Problem to work on: Report how many lines in the records carry the string "Table", and give no further text.

Data supplied:

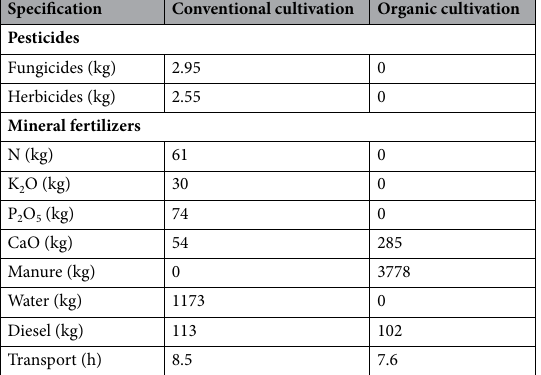
Table 1. Comparison of the consumption of selected means of production in conventional and organic carrot production per cropping area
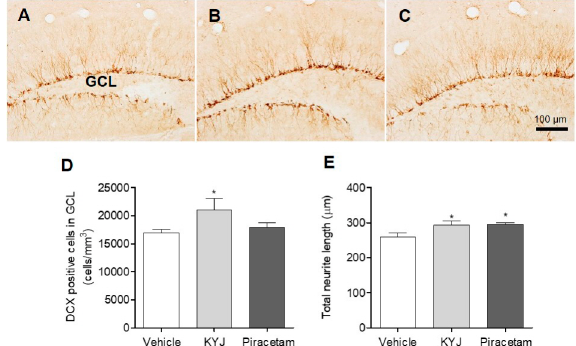
Figure 6. KYJ promoted hippocampal cell differentiation and neurite extension in mice. ( A – C ) Representative images are shown: ( A ) vehicle-treated group, ( B ) KYJ 200 mg/kg/day p.o. group, ( C ) piracetam 200 mg/kg/day i.p. group. ( D ) The number of DCX-positive cells in the GCL region was quantified via stereological counting. ( E ) The total neurite length was the sum of DCX-positive cell’s neurite length. * p < 0.05 vs. the vehicle-treated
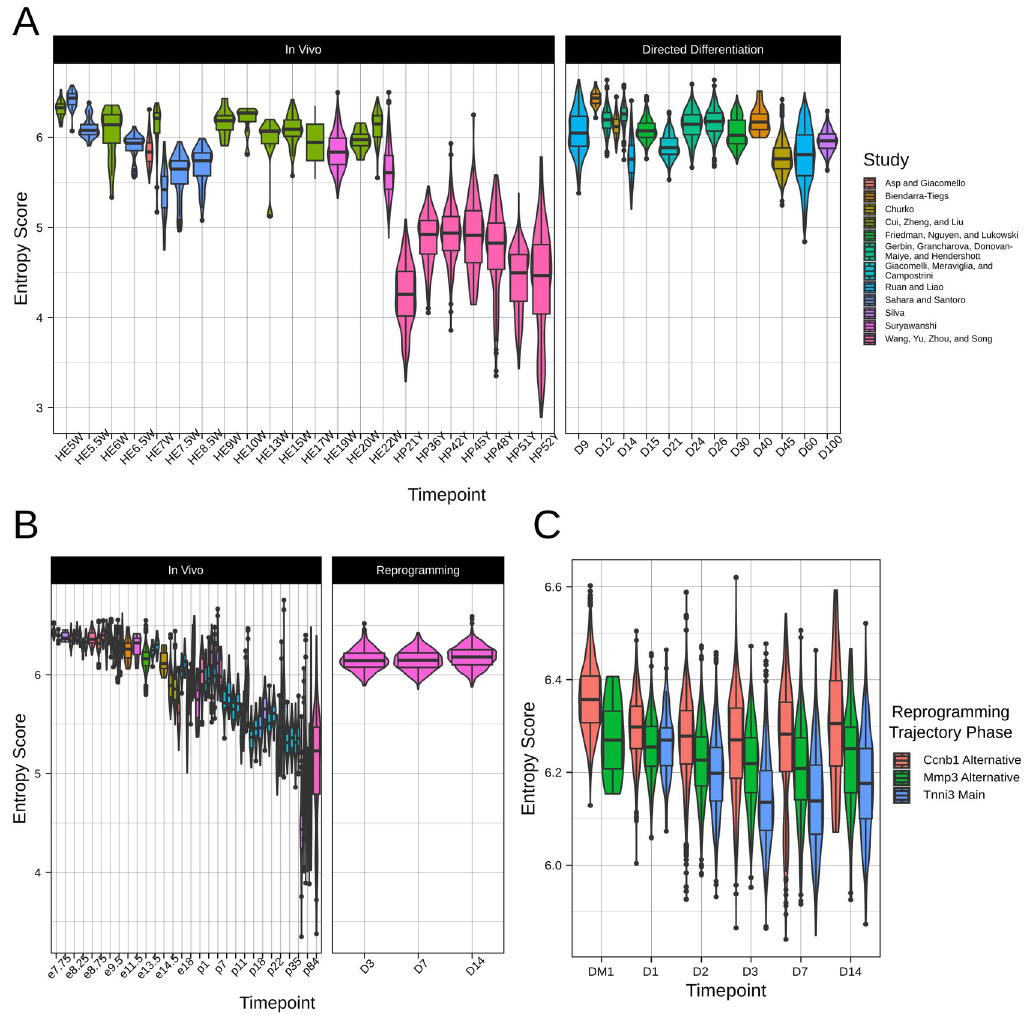
Fig 5. Entropy score quantifies maturation status of PSC-CMs and iCMs. A . Comparison in entropy score between human in vivo CMs and human PSC-CMs. Left side of figure reproduced from Fig 4B . B . Comparison in entropy between mouse in vivo CMs and mouse iCMs. Left side of figure reproduced from Fig 4B . C . Entropy score for three reprogramming pathways—a canonical Tnnt2+ iCM pathway and two alternative pathways (Ccnb1+ and Mmp3+).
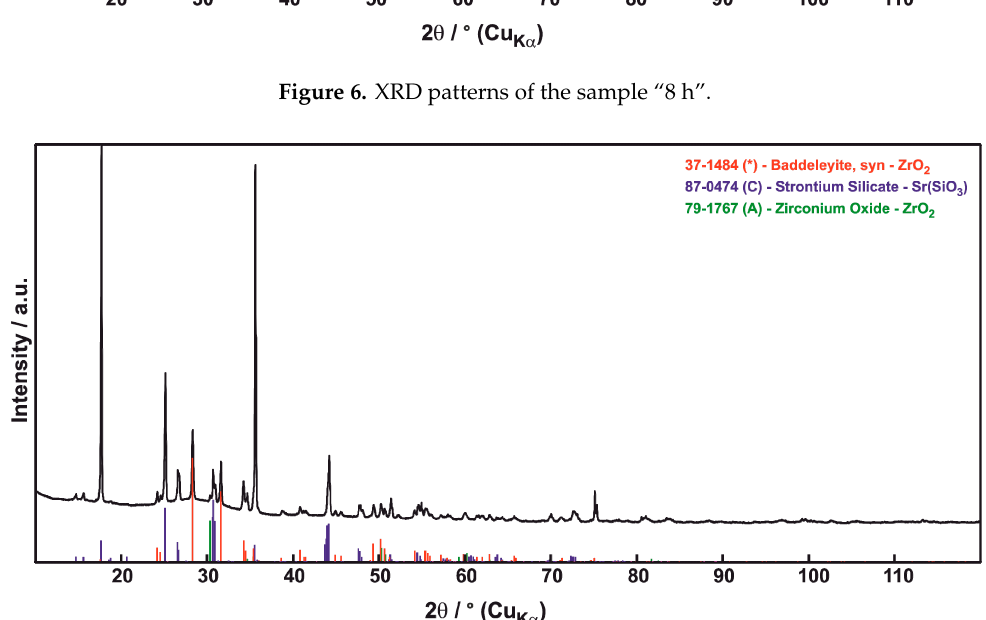
Figure 7. XRD patterns of the sample “10 h”.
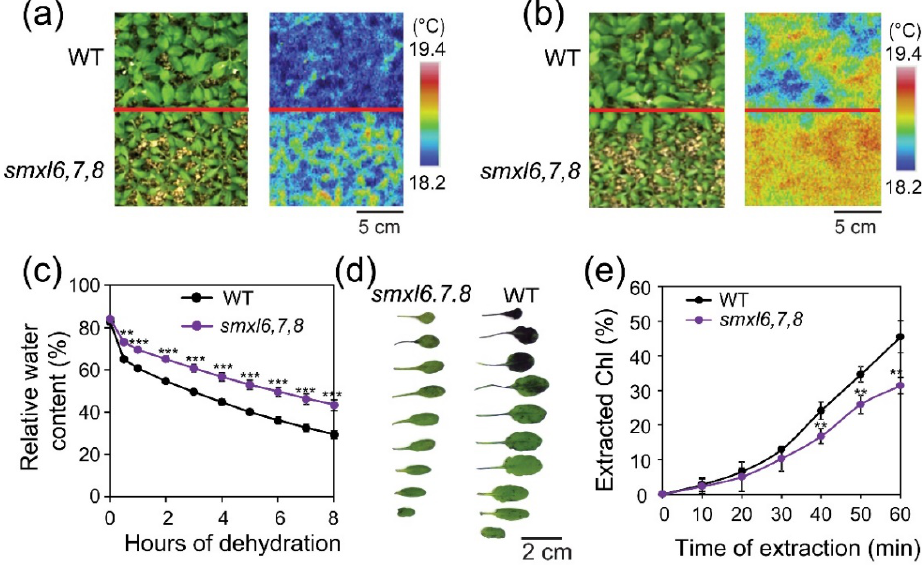
Figure 3. Leaf surface temperatures and cuticular permeability of smxl6 , 7 , 8 mutant and wild-type (WT) plants. ( a , b ) Leaf surface temperatures of the two genotypes without ( a ) and with soil-drying for seven days ( b ). ( c ) Relative water contents of rosette leaves of the two genotypes under dehydration. ( d ) Detection of cuticular permeability by toluidine blue staining of rosette leaves of four-week-old WT and smxl6 , 7 , 8 mutant plants grown under normal growth conditions. ( e ) Percentages of chlorophyll (Chl) leaching from the rosette leaves of four-week-old WT and smxl6 , 7 , 8 mutant plants grown under normal growth conditions. Data shown in ( c ) and ( e ) are means and SEs ( n = 5 plants). Asterisks show significant di ff erences between the two genotypes at each time point (Student’s t -test; ** p < 0.01 and *** p < 0.001).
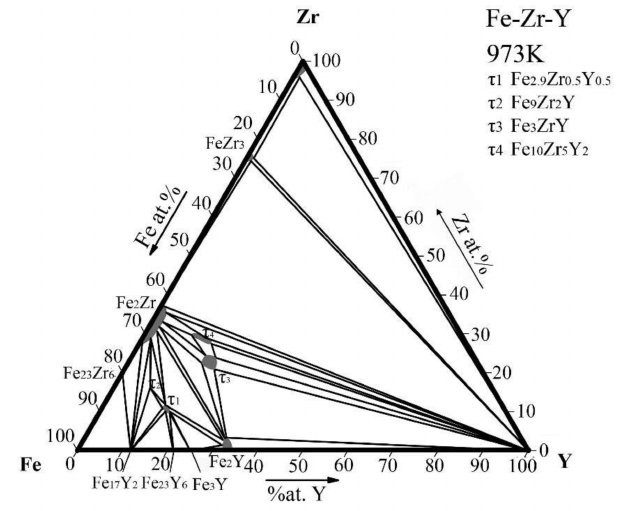
Figure 5. Isothermal section of the Fe-Zr-Y ternary system at 973 K determined in this work.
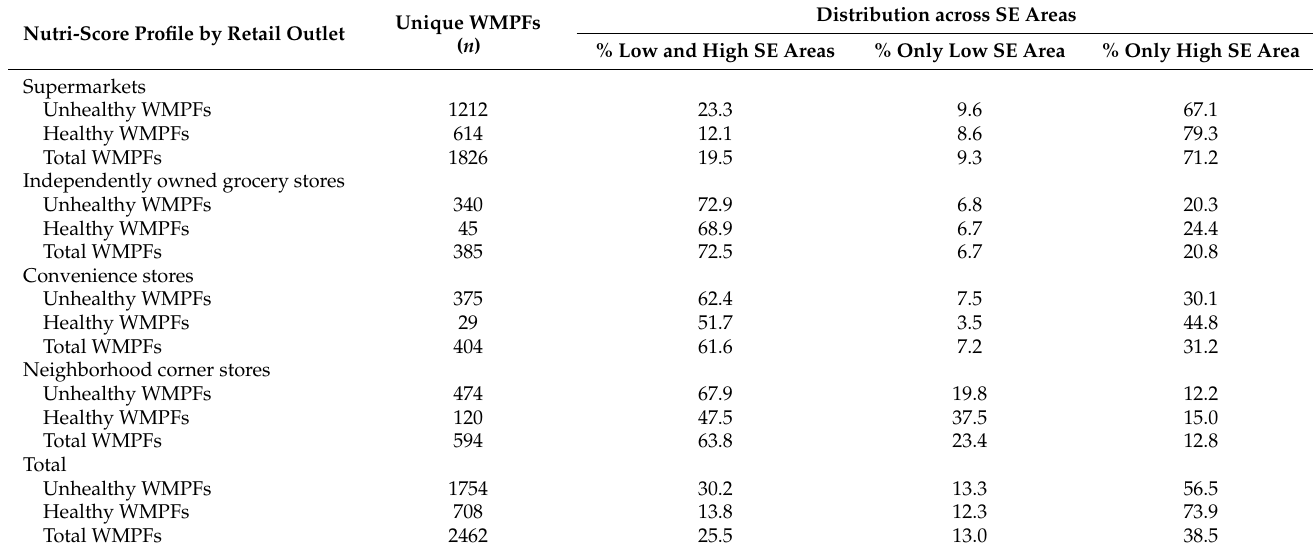
Table 1. Distribution of healthy and unhealthy wheat and maize processed foods (WMPFs) across food retail outlets and socioeconomic areas.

Solution: 2